Dataset entries
=-=-=
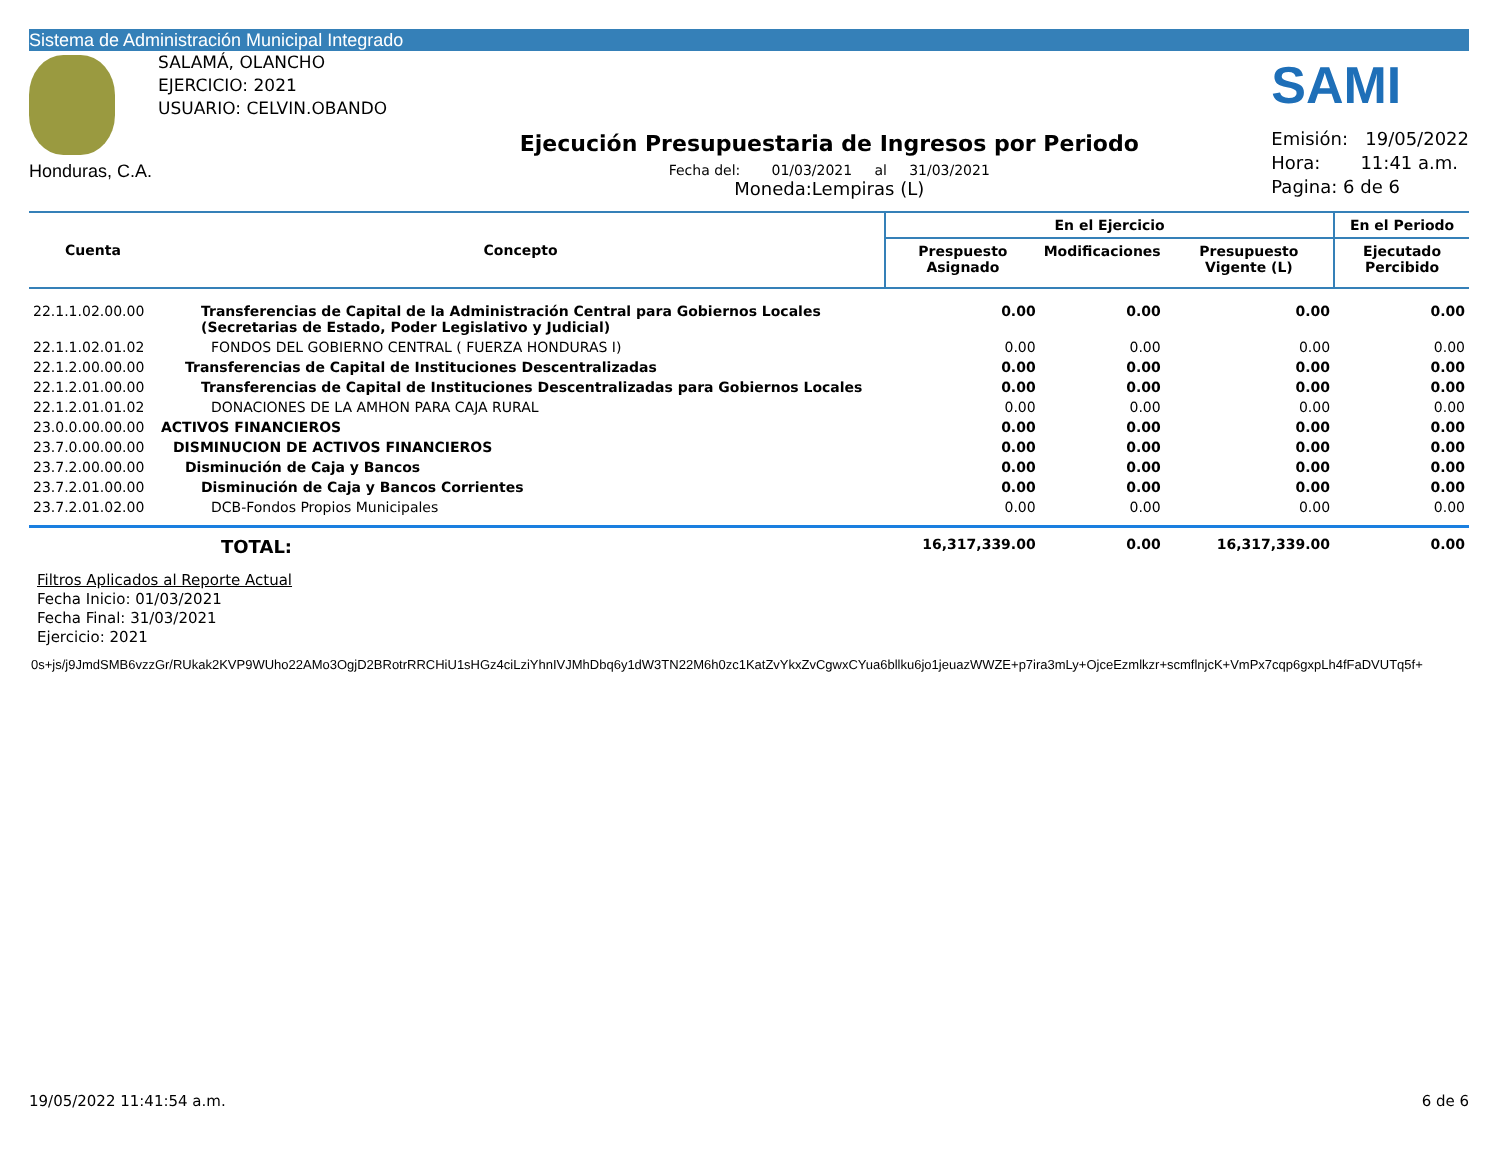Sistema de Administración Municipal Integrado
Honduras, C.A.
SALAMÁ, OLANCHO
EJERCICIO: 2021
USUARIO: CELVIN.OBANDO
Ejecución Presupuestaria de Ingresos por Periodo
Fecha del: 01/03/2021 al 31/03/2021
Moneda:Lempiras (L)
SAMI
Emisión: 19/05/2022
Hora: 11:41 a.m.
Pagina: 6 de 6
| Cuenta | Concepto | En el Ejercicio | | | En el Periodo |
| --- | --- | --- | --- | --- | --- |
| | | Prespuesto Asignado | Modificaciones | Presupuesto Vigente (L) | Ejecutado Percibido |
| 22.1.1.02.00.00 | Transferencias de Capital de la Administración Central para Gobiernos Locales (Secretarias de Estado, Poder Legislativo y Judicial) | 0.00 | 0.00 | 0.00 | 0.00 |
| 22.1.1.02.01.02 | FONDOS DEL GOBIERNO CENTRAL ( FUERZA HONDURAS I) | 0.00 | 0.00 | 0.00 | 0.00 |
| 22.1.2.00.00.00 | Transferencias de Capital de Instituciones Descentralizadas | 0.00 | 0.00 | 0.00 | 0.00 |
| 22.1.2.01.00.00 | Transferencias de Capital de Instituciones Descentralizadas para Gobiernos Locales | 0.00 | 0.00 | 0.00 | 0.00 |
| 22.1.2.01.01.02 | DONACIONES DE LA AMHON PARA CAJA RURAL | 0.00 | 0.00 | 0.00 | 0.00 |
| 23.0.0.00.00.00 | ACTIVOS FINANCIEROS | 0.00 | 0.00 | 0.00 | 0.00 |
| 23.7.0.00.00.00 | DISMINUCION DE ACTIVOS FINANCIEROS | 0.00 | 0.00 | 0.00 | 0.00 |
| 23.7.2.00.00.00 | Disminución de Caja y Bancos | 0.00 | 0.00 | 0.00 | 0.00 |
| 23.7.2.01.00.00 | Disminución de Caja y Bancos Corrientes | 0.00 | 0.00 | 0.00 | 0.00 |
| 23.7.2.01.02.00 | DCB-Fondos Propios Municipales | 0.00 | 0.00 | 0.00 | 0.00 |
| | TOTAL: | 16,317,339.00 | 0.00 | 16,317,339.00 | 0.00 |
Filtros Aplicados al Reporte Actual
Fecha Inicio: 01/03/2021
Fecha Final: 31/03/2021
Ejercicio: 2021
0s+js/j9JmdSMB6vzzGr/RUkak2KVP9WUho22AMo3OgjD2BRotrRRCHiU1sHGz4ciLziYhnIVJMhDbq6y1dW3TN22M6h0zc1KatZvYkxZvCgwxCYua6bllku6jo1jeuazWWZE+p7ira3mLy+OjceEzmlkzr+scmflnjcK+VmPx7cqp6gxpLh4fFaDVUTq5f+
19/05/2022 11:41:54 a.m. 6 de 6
=-=-=
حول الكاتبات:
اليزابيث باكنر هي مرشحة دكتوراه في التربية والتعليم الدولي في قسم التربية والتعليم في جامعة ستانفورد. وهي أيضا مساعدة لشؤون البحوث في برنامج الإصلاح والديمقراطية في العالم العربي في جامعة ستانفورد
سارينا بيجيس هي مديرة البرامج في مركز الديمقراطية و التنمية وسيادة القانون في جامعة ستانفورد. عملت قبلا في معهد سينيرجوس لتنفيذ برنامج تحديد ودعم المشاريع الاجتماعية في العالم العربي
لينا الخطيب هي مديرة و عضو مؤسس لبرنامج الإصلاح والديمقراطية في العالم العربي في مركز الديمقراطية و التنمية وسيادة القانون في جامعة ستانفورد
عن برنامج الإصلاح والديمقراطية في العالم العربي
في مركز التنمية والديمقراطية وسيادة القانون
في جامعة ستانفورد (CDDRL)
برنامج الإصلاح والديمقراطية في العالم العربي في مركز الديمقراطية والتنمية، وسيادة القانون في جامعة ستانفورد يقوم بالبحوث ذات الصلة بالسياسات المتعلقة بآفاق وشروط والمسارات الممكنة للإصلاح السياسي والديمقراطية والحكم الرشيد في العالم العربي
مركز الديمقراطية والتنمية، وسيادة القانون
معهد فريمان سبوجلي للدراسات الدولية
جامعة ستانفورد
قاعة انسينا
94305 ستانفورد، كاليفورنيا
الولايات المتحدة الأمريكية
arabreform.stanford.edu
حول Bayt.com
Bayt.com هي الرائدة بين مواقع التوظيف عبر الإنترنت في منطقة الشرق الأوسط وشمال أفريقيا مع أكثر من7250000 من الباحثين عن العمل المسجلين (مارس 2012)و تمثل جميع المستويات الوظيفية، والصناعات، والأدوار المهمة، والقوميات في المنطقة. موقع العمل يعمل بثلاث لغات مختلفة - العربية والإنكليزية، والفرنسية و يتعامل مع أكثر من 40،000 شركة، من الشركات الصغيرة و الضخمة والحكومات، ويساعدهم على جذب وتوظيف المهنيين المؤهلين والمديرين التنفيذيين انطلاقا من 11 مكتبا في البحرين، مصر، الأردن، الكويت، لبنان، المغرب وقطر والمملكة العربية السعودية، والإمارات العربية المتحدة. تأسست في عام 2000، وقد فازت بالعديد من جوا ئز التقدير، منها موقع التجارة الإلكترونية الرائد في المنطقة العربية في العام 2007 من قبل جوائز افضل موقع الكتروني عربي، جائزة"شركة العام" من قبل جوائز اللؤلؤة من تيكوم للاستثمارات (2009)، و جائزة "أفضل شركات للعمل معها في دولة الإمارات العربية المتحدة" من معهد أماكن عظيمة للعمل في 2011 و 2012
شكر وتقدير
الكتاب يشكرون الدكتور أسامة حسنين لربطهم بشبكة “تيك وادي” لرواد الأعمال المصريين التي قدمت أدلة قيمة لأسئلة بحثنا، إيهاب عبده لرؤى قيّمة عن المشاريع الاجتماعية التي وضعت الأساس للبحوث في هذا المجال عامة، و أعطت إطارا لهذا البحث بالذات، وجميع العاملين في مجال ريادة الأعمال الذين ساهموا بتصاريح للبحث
=-=-=
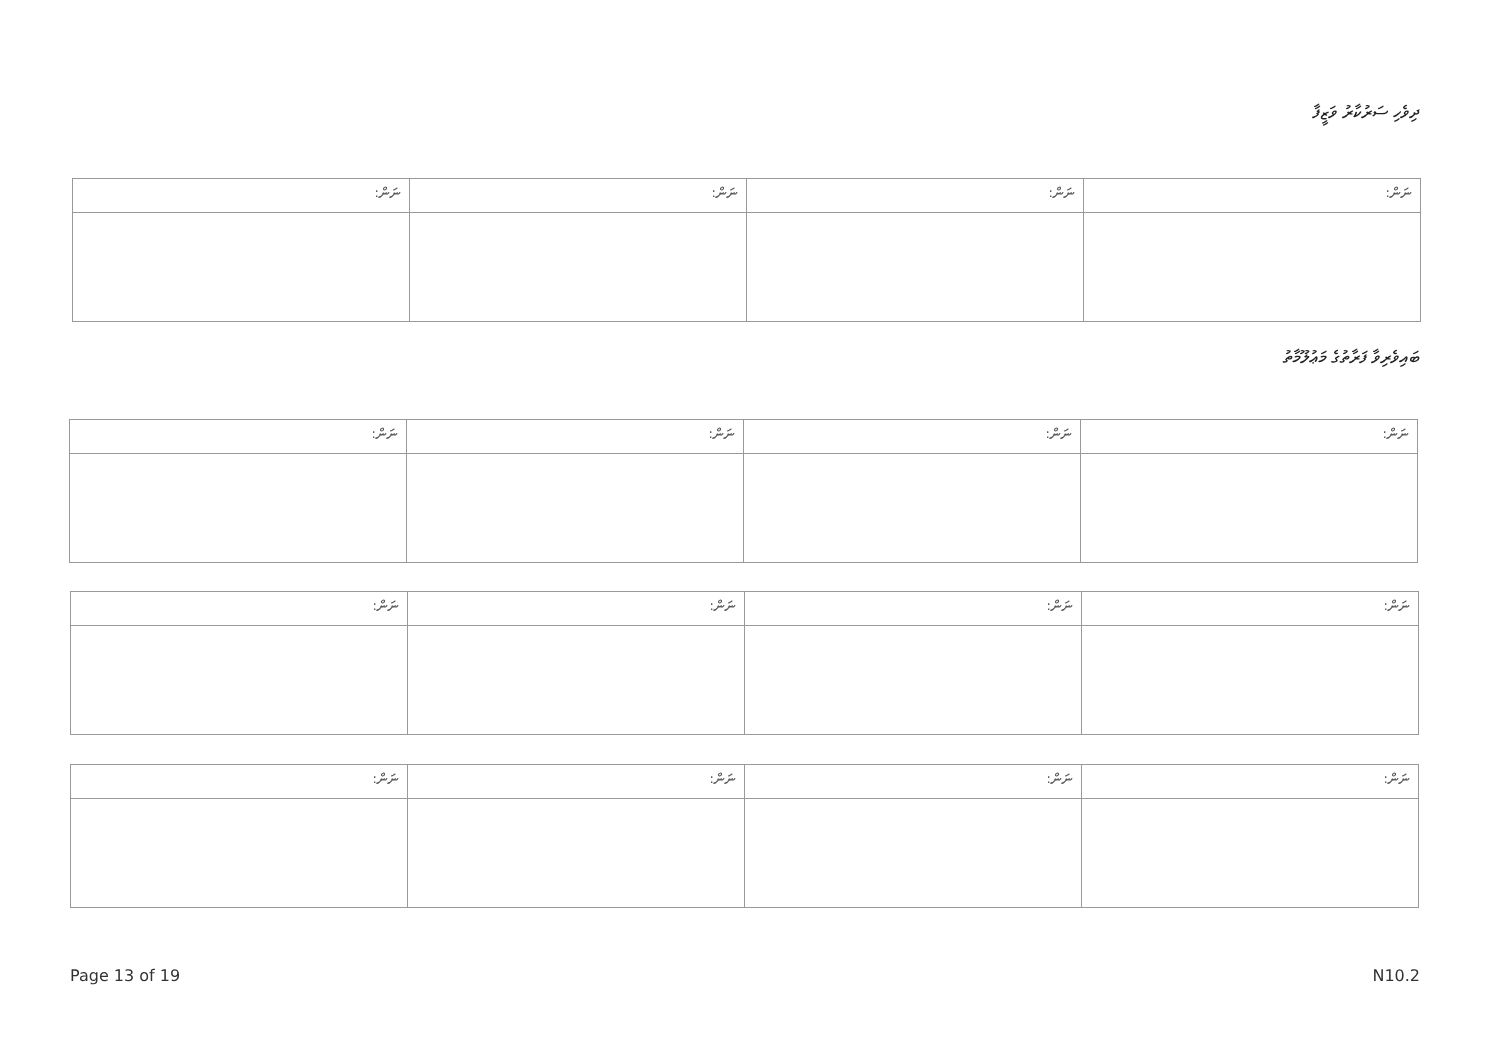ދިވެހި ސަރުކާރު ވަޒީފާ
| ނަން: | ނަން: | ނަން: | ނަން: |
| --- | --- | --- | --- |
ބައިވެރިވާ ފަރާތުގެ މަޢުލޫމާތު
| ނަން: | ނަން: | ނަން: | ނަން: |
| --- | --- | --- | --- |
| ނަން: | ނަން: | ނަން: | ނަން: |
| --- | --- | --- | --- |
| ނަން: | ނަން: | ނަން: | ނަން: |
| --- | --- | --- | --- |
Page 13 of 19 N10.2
=-=-=
Output the lines of the records above exactly as they appear, from the line containing "Emisión: 19/05/2022" through the line containing "19/05/2022 11:41:54 a.m. 6 de 6".

> [Result for this exercise]
Emisión: 19/05/2022
Hora: 11:41 a.m.
Pagina: 6 de 6
| Cuenta | Concepto | En el Ejercicio | | | En el Periodo |
| --- | --- | --- | --- | --- | --- |
| | | Prespuesto Asignado | Modificaciones | Presupuesto Vigente (L) | Ejecutado Percibido |
| 22.1.1.02.00.00 | Transferencias de Capital de la Administración Central para Gobiernos Locales (Secretarias de Estado, Poder Legislativo y Judicial) | 0.00 | 0.00 | 0.00 | 0.00 |
| 22.1.1.02.01.02 | FONDOS DEL GOBIERNO CENTRAL ( FUERZA HONDURAS I) | 0.00 | 0.00 | 0.00 | 0.00 |
| 22.1.2.00.00.00 | Transferencias de Capital de Instituciones Descentralizadas | 0.00 | 0.00 | 0.00 | 0.00 |
| 22.1.2.01.00.00 | Transferencias de Capital de Instituciones Descentralizadas para Gobiernos Locales | 0.00 | 0.00 | 0.00 | 0.00 |
| 22.1.2.01.01.02 | DONACIONES DE LA AMHON PARA CAJA RURAL | 0.00 | 0.00 | 0.00 | 0.00 |
| 23.0.0.00.00.00 | ACTIVOS FINANCIEROS | 0.00 | 0.00 | 0.00 | 0.00 |
| 23.7.0.00.00.00 | DISMINUCION DE ACTIVOS FINANCIEROS | 0.00 | 0.00 | 0.00 | 0.00 |
| 23.7.2.00.00.00 | Disminución de Caja y Bancos | 0.00 | 0.00 | 0.00 | 0.00 |
| 23.7.2.01.00.00 | Disminución de Caja y Bancos Corrientes | 0.00 | 0.00 | 0.00 | 0.00 |
| 23.7.2.01.02.00 | DCB-Fondos Propios Municipales | 0.00 | 0.00 | 0.00 | 0.00 |
| | TOTAL: | 16,317,339.00 | 0.00 | 16,317,339.00 | 0.00 |
Filtros Aplicados al Reporte Actual
Fecha Inicio: 01/03/2021
Fecha Final: 31/03/2021
Ejercicio: 2021
0s+js/j9JmdSMB6vzzGr/RUkak2KVP9WUho22AMo3OgjD2BRotrRRCHiU1sHGz4ciLziYhnIVJMhDbq6y1dW3TN22M6h0zc1KatZvYkxZvCgwxCYua6bllku6jo1jeuazWWZE+p7ira3mLy+OjceEzmlkzr+scmflnjcK+VmPx7cqp6gxpLh4fFaDVUTq5f+
19/05/2022 11:41:54 a.m. 6 de 6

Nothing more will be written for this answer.